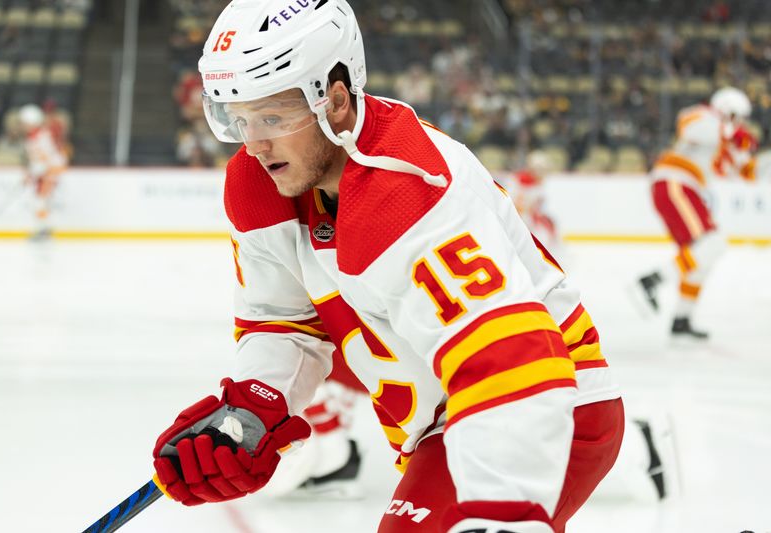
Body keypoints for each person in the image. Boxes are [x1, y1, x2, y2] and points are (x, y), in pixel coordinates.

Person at [151, 2, 624, 532]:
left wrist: (502, 509)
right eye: (238, 119)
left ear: (333, 100)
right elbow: (281, 321)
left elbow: (510, 359)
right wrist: (252, 408)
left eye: (273, 117)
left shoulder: (405, 191)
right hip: (446, 416)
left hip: (545, 399)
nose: (255, 144)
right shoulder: (259, 182)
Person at [637, 87, 757, 340]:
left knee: (703, 255)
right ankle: (652, 281)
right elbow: (689, 125)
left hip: (683, 187)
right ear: (728, 110)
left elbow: (743, 171)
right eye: (739, 117)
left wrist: (746, 155)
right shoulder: (703, 116)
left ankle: (682, 319)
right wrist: (732, 133)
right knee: (711, 244)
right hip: (675, 182)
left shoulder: (722, 136)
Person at [19, 104, 68, 240]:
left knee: (41, 201)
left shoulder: (43, 136)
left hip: (49, 174)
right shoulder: (32, 138)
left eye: (24, 123)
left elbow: (53, 156)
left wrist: (43, 170)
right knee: (40, 201)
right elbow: (35, 159)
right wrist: (31, 173)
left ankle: (43, 229)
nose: (22, 126)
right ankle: (43, 228)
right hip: (42, 174)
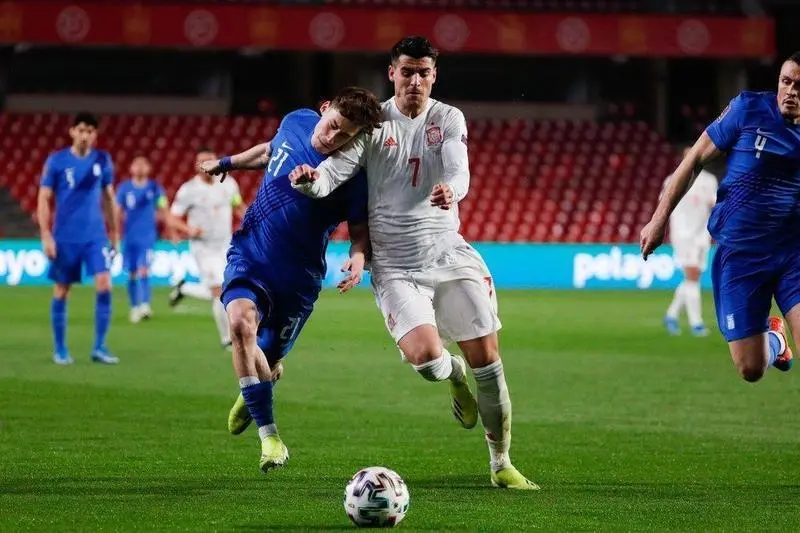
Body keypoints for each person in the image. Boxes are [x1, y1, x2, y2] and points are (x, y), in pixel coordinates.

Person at [289, 36, 537, 490]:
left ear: (434, 76)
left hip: (449, 253)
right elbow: (334, 172)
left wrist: (453, 191)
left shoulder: (448, 118)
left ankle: (501, 463)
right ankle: (451, 374)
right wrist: (310, 181)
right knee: (424, 358)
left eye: (424, 72)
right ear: (392, 73)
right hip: (397, 265)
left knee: (490, 363)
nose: (415, 81)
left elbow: (458, 167)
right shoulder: (373, 122)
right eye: (407, 72)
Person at [200, 86, 382, 473]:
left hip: (297, 280)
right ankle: (270, 437)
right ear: (324, 108)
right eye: (333, 126)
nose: (333, 138)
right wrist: (228, 162)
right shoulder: (296, 120)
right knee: (239, 325)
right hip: (250, 253)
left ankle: (255, 385)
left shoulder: (351, 175)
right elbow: (268, 151)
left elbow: (360, 228)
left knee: (269, 359)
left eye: (346, 136)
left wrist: (357, 257)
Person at [641, 51, 800, 382]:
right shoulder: (749, 109)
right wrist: (658, 219)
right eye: (786, 82)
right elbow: (697, 157)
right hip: (742, 254)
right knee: (750, 368)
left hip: (793, 254)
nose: (790, 91)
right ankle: (776, 341)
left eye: (799, 86)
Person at [37, 111, 119, 365]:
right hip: (65, 237)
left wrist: (115, 235)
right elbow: (43, 198)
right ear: (72, 131)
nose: (85, 135)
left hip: (95, 236)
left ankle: (99, 347)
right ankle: (60, 349)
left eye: (90, 131)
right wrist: (46, 234)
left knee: (105, 284)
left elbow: (108, 199)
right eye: (81, 130)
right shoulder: (57, 161)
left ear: (95, 135)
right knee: (62, 290)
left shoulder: (103, 160)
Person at [169, 147, 246, 349]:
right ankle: (227, 339)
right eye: (202, 161)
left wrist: (249, 222)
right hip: (203, 248)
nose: (207, 164)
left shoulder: (228, 184)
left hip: (226, 244)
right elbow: (173, 217)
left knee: (229, 287)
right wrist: (187, 228)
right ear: (197, 166)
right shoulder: (188, 190)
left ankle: (183, 288)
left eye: (211, 160)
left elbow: (238, 206)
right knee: (219, 290)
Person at [116, 155, 201, 323]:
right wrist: (115, 235)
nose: (140, 167)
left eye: (143, 164)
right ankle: (134, 307)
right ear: (131, 168)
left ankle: (145, 306)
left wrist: (172, 233)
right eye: (137, 164)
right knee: (132, 274)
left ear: (148, 169)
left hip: (147, 237)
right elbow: (117, 212)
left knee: (144, 270)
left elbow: (164, 211)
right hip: (129, 238)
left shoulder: (155, 189)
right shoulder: (124, 189)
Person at [662, 149, 717, 336]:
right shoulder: (673, 179)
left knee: (692, 278)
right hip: (683, 235)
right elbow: (664, 206)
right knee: (692, 276)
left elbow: (714, 205)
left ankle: (671, 314)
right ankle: (696, 323)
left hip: (702, 236)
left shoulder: (709, 181)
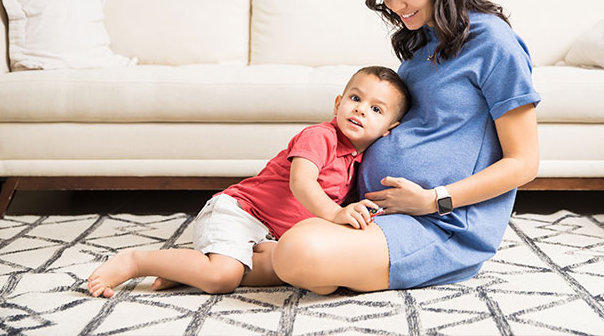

● ● ●

Word for word, restate the lines above from the first through the one that contains "left hip: (545, 399)", and exclude all pictures.

▸ **The completed task**
Body keypoints for each person in the image. Boxes are [x1, y1, x2, y2] and points are (x, y), in pixel coordinates.

Person at [151, 2, 624, 532]:
left wrist: (502, 509)
right eye: (238, 119)
left ear: (333, 100)
right elbow: (281, 321)
left elbow: (510, 359)
right wrist: (252, 408)
left eye: (273, 117)
left shoulder: (405, 191)
right hip: (446, 416)
left hip: (545, 399)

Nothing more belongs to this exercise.